Il 7 gennaio il ministero della Salute redige una circolare che estende l’allarme a tutte le autorità interessate. Tuttavia solamente ben 17 giorni dopo, il 22 gennaio, si riunisce per la prima volta una task force istituita per valutare la situazione. A fare parte di questo organismo vengono chiamati, Giuseppe Ippolito dell’istituto Spallanzani, Agostino Miozzo della Protezione civile, Giovanni Rezza e Silvio Brusaferro dell’Istituto superiore di sanità, alla presenza del ministro della Salute, Roberto Speranza.

In quel verbale si legge che Ippolito, proveniente da uno dei principali centri di ricerca italiani sulle malattie infettive, sottovaluta clamorosamente la pericolosità del virus: «È verosimile che il virus si attenui nelle prossime settimane. Attualmente ha una diffusione simile a quella dell’influenza». A sostenere questa tesi sono anche i rappresentanti dell’Istituto superiore di sanità in cui si afferma che i dati sono sovrapponibili a quelli dell’influenza.
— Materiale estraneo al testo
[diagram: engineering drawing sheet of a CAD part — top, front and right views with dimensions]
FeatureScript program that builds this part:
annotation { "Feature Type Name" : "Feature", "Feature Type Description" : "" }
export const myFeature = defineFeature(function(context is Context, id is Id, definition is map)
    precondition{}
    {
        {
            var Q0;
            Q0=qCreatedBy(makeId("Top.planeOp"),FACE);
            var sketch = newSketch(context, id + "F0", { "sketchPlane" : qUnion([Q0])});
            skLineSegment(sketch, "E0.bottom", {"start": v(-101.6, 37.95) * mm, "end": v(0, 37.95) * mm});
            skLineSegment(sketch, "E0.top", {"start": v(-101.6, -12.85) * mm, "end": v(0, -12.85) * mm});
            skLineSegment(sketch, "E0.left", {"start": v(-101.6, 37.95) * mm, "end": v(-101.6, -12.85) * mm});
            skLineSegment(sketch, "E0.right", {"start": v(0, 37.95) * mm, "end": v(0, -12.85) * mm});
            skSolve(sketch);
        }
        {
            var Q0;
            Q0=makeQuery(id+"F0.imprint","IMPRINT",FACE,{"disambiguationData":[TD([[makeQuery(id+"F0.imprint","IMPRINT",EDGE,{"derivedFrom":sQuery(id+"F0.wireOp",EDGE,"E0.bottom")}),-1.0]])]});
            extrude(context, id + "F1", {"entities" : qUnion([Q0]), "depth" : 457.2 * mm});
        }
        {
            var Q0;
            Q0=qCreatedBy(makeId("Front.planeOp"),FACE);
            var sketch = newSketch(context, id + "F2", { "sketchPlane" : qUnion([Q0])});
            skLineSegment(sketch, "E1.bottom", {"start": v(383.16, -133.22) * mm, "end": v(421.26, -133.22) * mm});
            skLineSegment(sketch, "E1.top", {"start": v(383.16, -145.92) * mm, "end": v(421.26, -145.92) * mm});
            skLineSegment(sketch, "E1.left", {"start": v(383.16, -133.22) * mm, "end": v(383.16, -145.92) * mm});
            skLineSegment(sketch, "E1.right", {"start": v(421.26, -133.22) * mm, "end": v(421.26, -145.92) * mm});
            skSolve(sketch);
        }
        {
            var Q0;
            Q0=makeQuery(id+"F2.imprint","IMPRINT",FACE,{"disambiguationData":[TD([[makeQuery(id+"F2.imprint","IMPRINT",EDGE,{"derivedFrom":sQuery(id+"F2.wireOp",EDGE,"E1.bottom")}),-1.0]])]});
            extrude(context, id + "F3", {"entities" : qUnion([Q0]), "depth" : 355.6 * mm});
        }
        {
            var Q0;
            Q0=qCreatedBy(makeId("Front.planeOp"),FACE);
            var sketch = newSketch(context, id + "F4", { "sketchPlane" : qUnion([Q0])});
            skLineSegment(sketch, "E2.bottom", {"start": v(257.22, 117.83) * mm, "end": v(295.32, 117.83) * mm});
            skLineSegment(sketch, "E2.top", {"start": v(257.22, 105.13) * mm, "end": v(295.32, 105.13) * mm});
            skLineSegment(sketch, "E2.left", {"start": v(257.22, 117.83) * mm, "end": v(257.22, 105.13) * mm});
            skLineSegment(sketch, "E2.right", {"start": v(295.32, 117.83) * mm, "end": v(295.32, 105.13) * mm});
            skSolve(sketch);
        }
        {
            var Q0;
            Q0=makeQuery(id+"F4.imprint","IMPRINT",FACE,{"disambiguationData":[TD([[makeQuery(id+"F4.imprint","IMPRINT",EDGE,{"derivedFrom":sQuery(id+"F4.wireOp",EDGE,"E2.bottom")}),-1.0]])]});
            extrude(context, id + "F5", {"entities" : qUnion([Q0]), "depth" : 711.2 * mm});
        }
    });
Dal 1 gennaio abbiamo 3 milioni e mezzo di italiani a letto con l’influenza e ci sono diversi morti ma questo dato non fa notizia. D’altronde i sintomi dell’influenza e del Coronavirus sono assai simili e poi il virus dell’influenza ha un tasso di riproduzione più elevato rispetto al coronavirus però il quadro radiologico in quest’ultimo è molto più importante. Quindi sulla base delle esperienze pregresse ci sarà un picco e poi naturalmente avverrà un rallentamento.

Giuseppe Ippolito, comunque, parla per la prima volta della necessità di attivare il piano pandemico il 29 gennaio, in presenza del ministro Speranza e però la la decisione viene rimandata. In quell’occasione si mette in evidenza anche della necessità di stoccare dispositivi di protezione individuale, ovvero le mascherine che mancheranno per almeno un mese, tuttavia, anche su questa posizione espressa non si prende nessuna decisione.

E del resto, ancora il 7 febbraio, lo stesso Ippolito, assieme agli esperti dell’Iss, dice che il virus non è ancora arrivato in Italia e che quindi semmai bisognerà affrontare una minaccia proveniente dall’esterno.

La gravità della situazione si percepisce solamente il 20 febbraio, quando il paziente 1, viene ricoverato in terapia intensiva. In quel momento un ricercatore Stefano Merler, della fondazione Bruno Kessler, presenta al ministero la sua ricerca mostrando che il virus può causare 70 mila morti entro la fine dell’anno e in quell’occasione anche Speranza assiste alla discussione. Nonostante questo grave campanello d’allarme non si prendono affatto decisioni più rigide riguardanti l’intero Paese che arriveranno giorni dopo.

La procura di Bergamo continua le sue indagini e nelle ultime settimane ha convocato vari dirigenti del ministero, tra i quali Giuseppe Ruocco, segretario generale che introduceva tutte le riunioni della task force e Claudio D’Amario, ex direttore generale della Prevenzione. Quest’ultimo avrebbe confermato ai pm che il piano pandemico vigente a gennaio scorso era quello del 2006, perché nel 2017 non era stata effettuata nessuna revisione e ci si era limitati a rivedere l’editing nonché il sito internet. Questa versione dei fatti però è stata smentita dal direttore generale aggiunto Ranieri Guerra. Sono vicende ancora aperte insieme ad altre assai scottanti sul ruolo della Regione Lombardia nelle mancate ordinanze sulle zone rosse in alcuni comuni.